Der Hamburger NDR baut seine Barrierefreiheit aus

Dazu gehören neben mehr Untertiteln auch Programme in „leichter Sprache“ für Migranten und Menschen mit Leseschwächen

Der Norddeutsche Rundfunk mit Sitz in Hamburg hat sein barrierefreies Programm erweitert. Der Senderverfolgt das Ziel, die Angebote möglichst vielen Menschen zugänglich zu machen. Bei Treffen mit Vertretern der Blinden- und Sehbehinderten-Verbände sowie von Gehörlosen- und Schwerhörigen-Organisationen hat der NDR, der in der ARD die Federführung bei barrierefreien Angeboten hat, in Hamburg Bilanz des bislang Erreichten gezogen und die nächsten Schritte vorgestellt.

76 Prozent des Programms mit Untertiteln

Viel Lob von den Verbänden gab es dabei vor allem für die Untertitelung im NDR Fernsehen. “Der NDR ist in Deutschland führend, wenn es darum geht, wie Barrierefreiheit gestaltet werden kann.
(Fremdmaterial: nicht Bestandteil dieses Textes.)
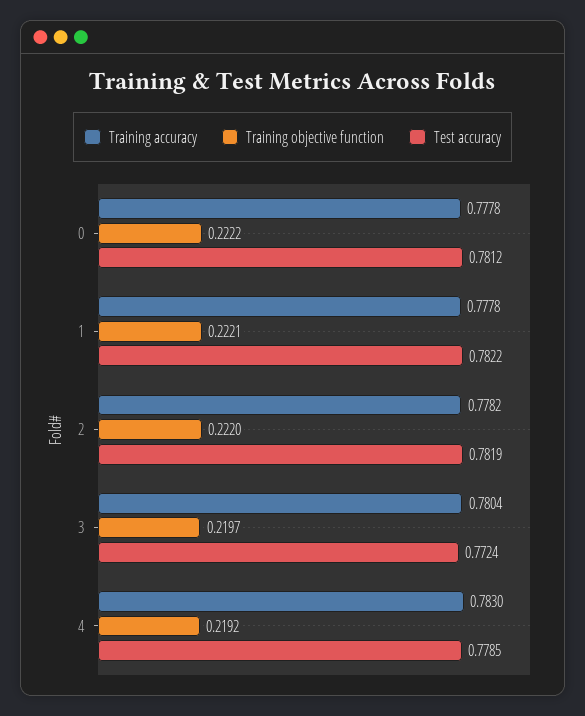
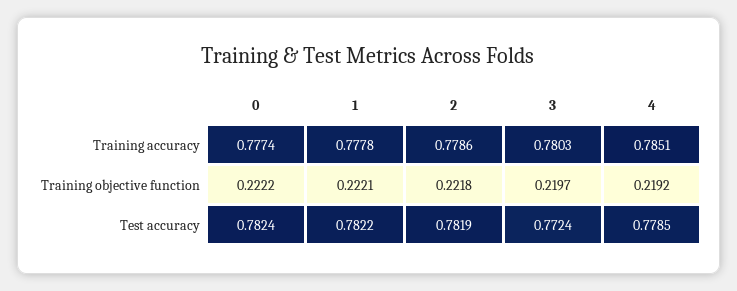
Training accuracy, 0: 0.7778 -> 0.7774
Test accuracy, 0: 0.7812 -> 0.7824
Training accuracy, 2: 0.7782 -> 0.7786
Training objective function, 2: 0.222 -> 0.2218
Training accuracy, 3: 0.7804 -> 0.7803
Training accuracy, 4: 0.783 -> 0.7851

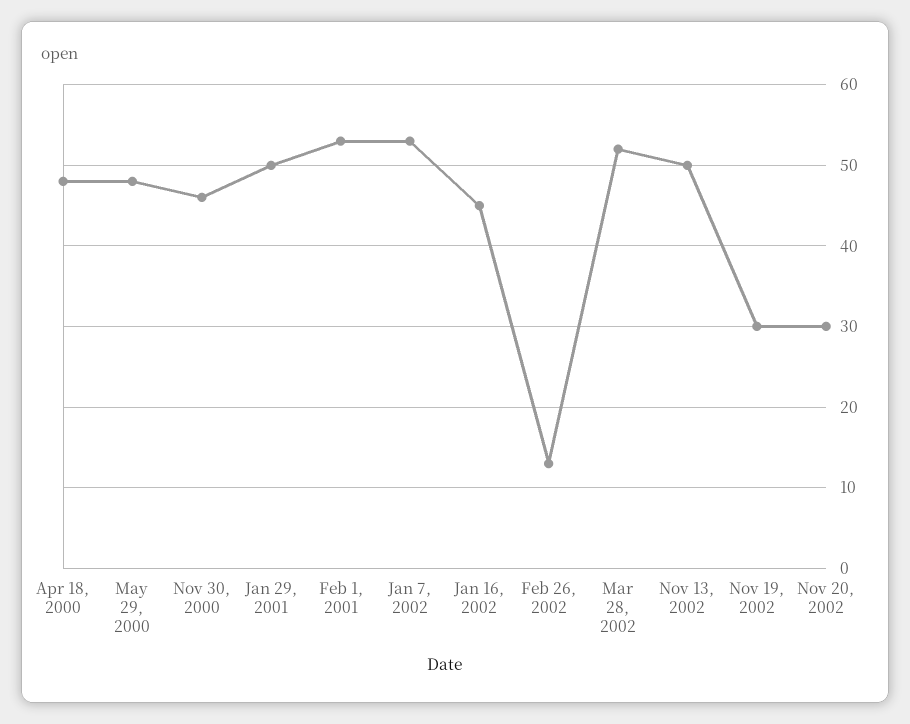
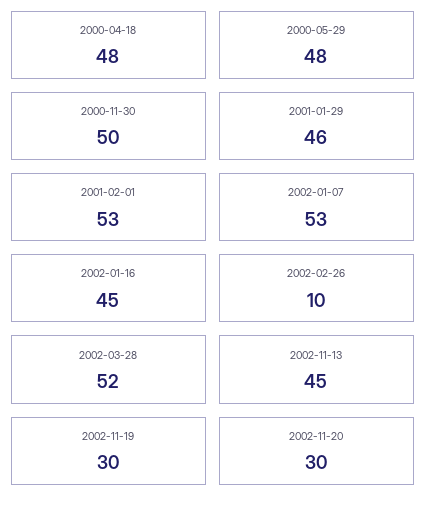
Nov 30, 2000: 46 -> 50
Jan 29, 2001: 50 -> 46
Feb 26, 2002: 13 -> 10
Nov 13, 2002: 50 -> 45

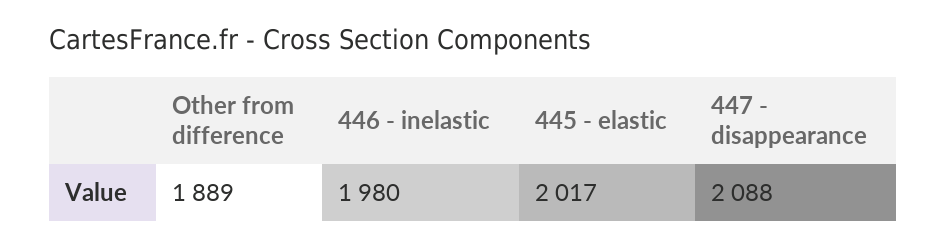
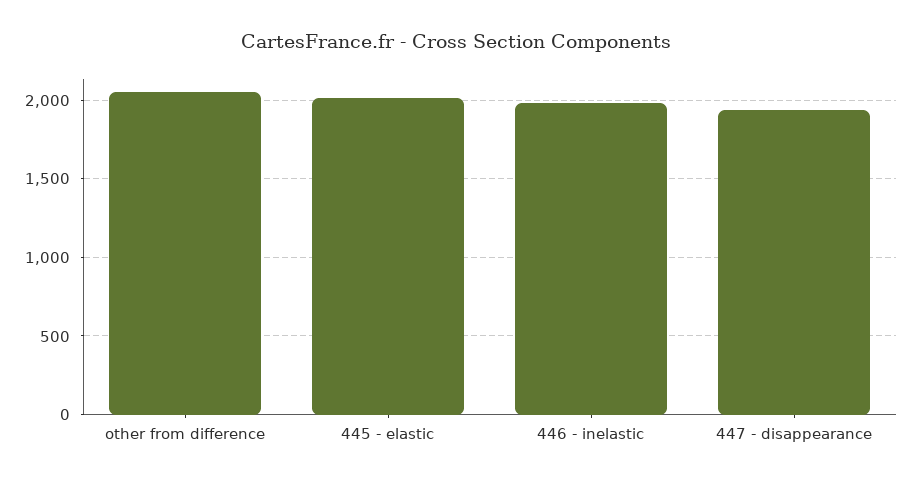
Other from difference: 1889 -> 2050
447 - disappearance: 2088 -> 1950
Das gilt vor allem bei der Untertitelung von Fernsehsendungen”, so Thomas Zander, Bundesreferent Barrierefreie Medien beim Deutschen Gehörlosen-Bund. “Wir freuen uns sehr, dass die Verbände unsere Bemühungen anerkennen”, sagt Niels Rasmussen, Leiter der AG Barrierefreiheit der ARD. Schwerhörige und gehörlose Menschen können mittlerweile durchschnittlich 76 Prozent des NDR Fernsehprogramms mit Untertiteln verfolgen – 2012 waren es noch 42 Prozent.

Mehr Kinderprogramm in Gebärdensprache

Bei den Angeboten in Gebärdensprache wird der NDR die Kindernachrichten von NDR Info, ein bereits mehrfach ausgezeichnetes Projekt, auch nach den Sommerferien auf NDR.de fortsetzen. Gleiches gilt für die Musikvideos in Gebärdensprache. In der zweiten Jahreshälfte sollen zehn neue Lieder produziert werden. Außerdem wird die Dolmetscherin Laura Schwengber bei drei Stationen der NDR Sommertour live auf der Bühne Lieder gebärden.

Viele positive Ansätze

Auch bei der Audiodeskription hat der NDR erneut einen Schritt nach vorne gemacht. 12,5 Prozent des Hauptabendprogramms sind mittlerweile mit einer Hörfilmfassung versehen. Als erste Landesrundfunkanstalt ist der NDR in die Live-Audiodeskription eingestiegen, die in diesem Jahr auch wieder beim “Eurovision Song Contest”, bei der “Echo”-Verleihung und bei der Spielshow “Klein gegen Groß” umgesetzt wurde. “Ein großes Dankeschön an den NDR. Das Thema Audiodeskription wird weiter intensiv vorangetrieben. Es gab in den vergangenen Monaten viele neue positive Ansätze. Ich freue mich, dass der NDR hier sehr mutig ist”, sagt Hans-Werner Lange, Vizepräsident des Deutschen Blinden- und Sehbehindertenverbandes.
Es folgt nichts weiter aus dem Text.